It’s difficult to stop Paul Wilbur once he puts his mind to something. When he became a Christian—a shocking conversion given his Jewish background and family’s lack of interest in religion—his brother stopped talking to him.
Wilbur’s response after years of trying to re-establish their relationship? He bought the house next door.
Today the two ride motorcycles together.
“When our people get saved, they really get saved,” Wilbur says. “We’re famous for not shutting up.”

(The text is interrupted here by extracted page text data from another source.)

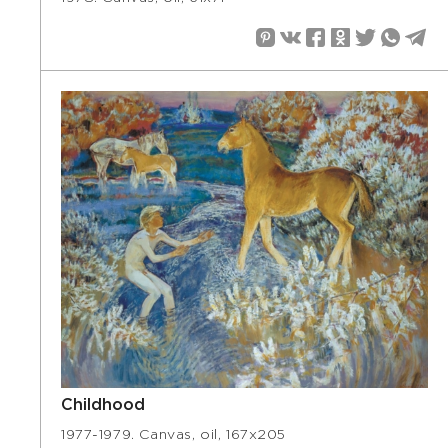
Childhood
1977-1979. Canvas, oil, 167х205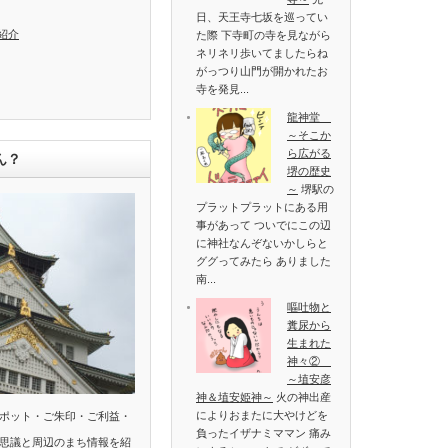
日、天王寺七坂を巡ってい
紹介
た際 下寺町の寺を見ながら
ネリネリ歩いてましたらね
がっつり山門が開かれたお
寺を発見...
龍神堂
～そこか
ら広がる
ん？
堺の歴史
～
堺駅の
プラットプラットにある用
事があって ついでにこの辺
に神社なんぞないかしらと
ググってみたら ありました
南...
嘔吐物と
糞尿から
生まれた
神々②
～埴安彦
神＆埴安姫神～
火の神出産
によりおまたに大やけどを
ポット・ご朱印・ご利益・
負ったイザナミママン 痛み
思議と周辺のまち情報を紹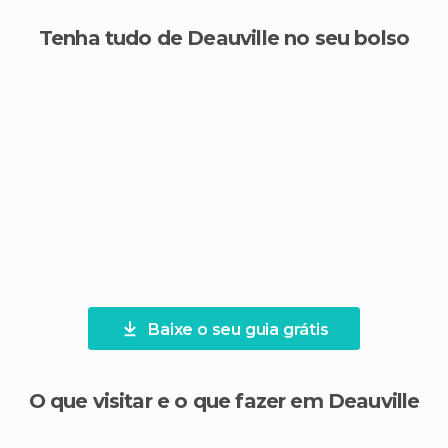
Tenha tudo de Deauville no seu bolso
Baixe o seu guia grátis
O que visitar e o que fazer em Deauville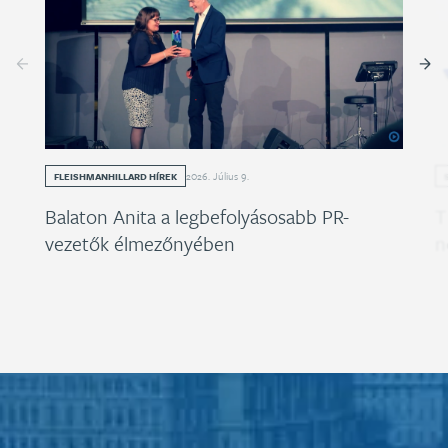
2026
.
Július
9
.
FLEISHMANHILLARD HÍREK
Balaton Anita a legbefolyásosabb PR-
T
vezetők élmezőnyében
n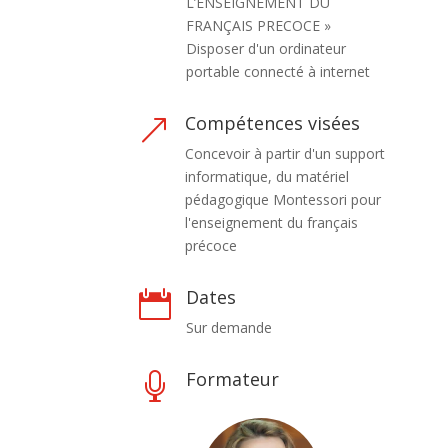
L’ENSEIGNEMENT DU
FRANÇAIS PRECOCE »
Disposer d'un ordinateur
portable connecté à internet
Compétences visées
&
Concevoir à partir d'un support
informatique, du matériel
pédagogique Montessori pour
l'enseignement du français
précoce
Dates

Sur demande
Formateur


Wilbur brings that same tenacity to his Messianic worship songs and ministry. From his unexpected conversion 34 years ago as a graduate student at the University of Indiana to his time leading worship for a Messianic congregation in Maryland, Wilbur puts all he has into his songs and ministry. He has scores of albums—many recorded live in Jerusalem—and today, at 60, still travels frequently, speaking and leading worship from Florida to Dubai.

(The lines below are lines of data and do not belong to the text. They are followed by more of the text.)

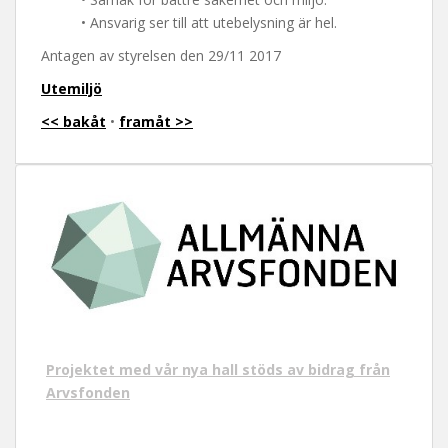
t
• Ansvarig ser till att utebelysning är hel.
Antagen av styrelsen den 29/11 2017
Utemiljö
<< bakåt
•
framåt >>
Projektet med vår nya hall stöds av bidrag från
Arvsfonden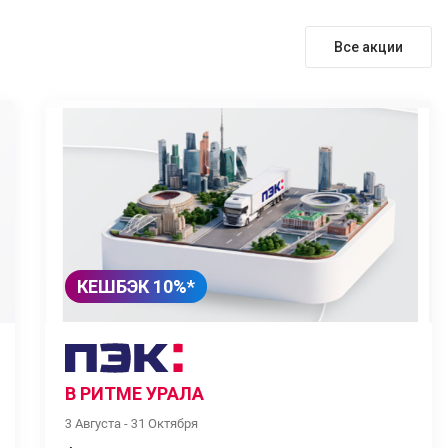
Все акции
КЕШБЭК 10%*
В РИТМЕ УРАЛА
3 Августа - 31 Октября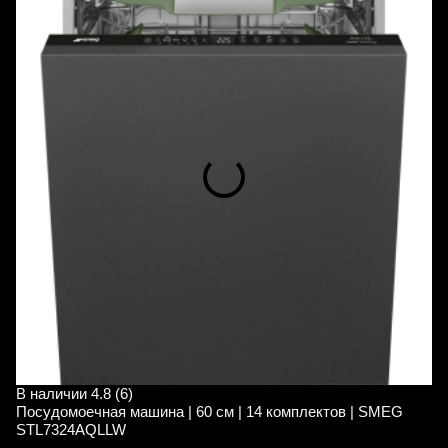
В наличии
4.8 (6)
В
Посудомоечная машина | 60 см | 14 комплектов | SMEG
П
STL7324AQLLW
S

Though he once sang with Amy Grant and Brown Bannister, Wilbur has never deviated from Messianic worship and the sound and style of that genre. He says his most well-received songs are ones he didn’t write, including “A Resting Place”—a tune he helped popularize—and “Days of Elijah,” a song he introduced in Jerusalem during the Feast of Tabernacles in 1998.
“The songs that churches sing are ones I didn’t write,” Wilbur says. “‘Praise Adonai’ is another one—it’s Paul Baloche’s. He wrote ‘Praise Yahweh,’ but [as a Jew] I can’t say that, so I say ‘Praise Adonai.’ I actually prefer to sing other people’s songs.”

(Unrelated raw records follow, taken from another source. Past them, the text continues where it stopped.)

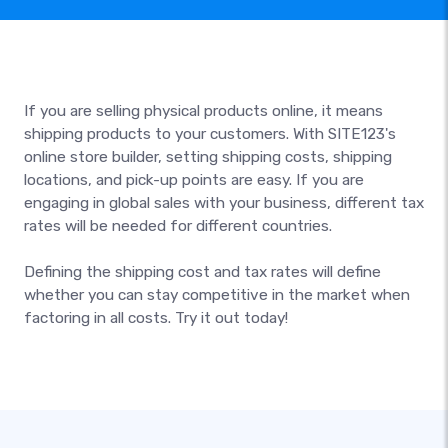
If you are selling physical products online, it means
shipping products to your customers. With SITE123's
online store builder, setting shipping costs, shipping
locations, and pick-up points are easy. If you are
engaging in global sales with your business, different tax
rates will be needed for different countries.
Defining the shipping cost and tax rates will define
whether you can stay competitive in the market when
factoring in all costs. Try it out today!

Indeed, Wilbur is less concerned about who gets credit for a song than he is that people hear the Christian message.
“There’s a new openness in this hour [among Jews] to Yeshua, that He might be the Messiah,” Wilbur excitedly says. “I think we might be on the cusp of a new wave in the Jewish community. We’ve even had a promise from the Israeli government that military bases will soon be open to us.”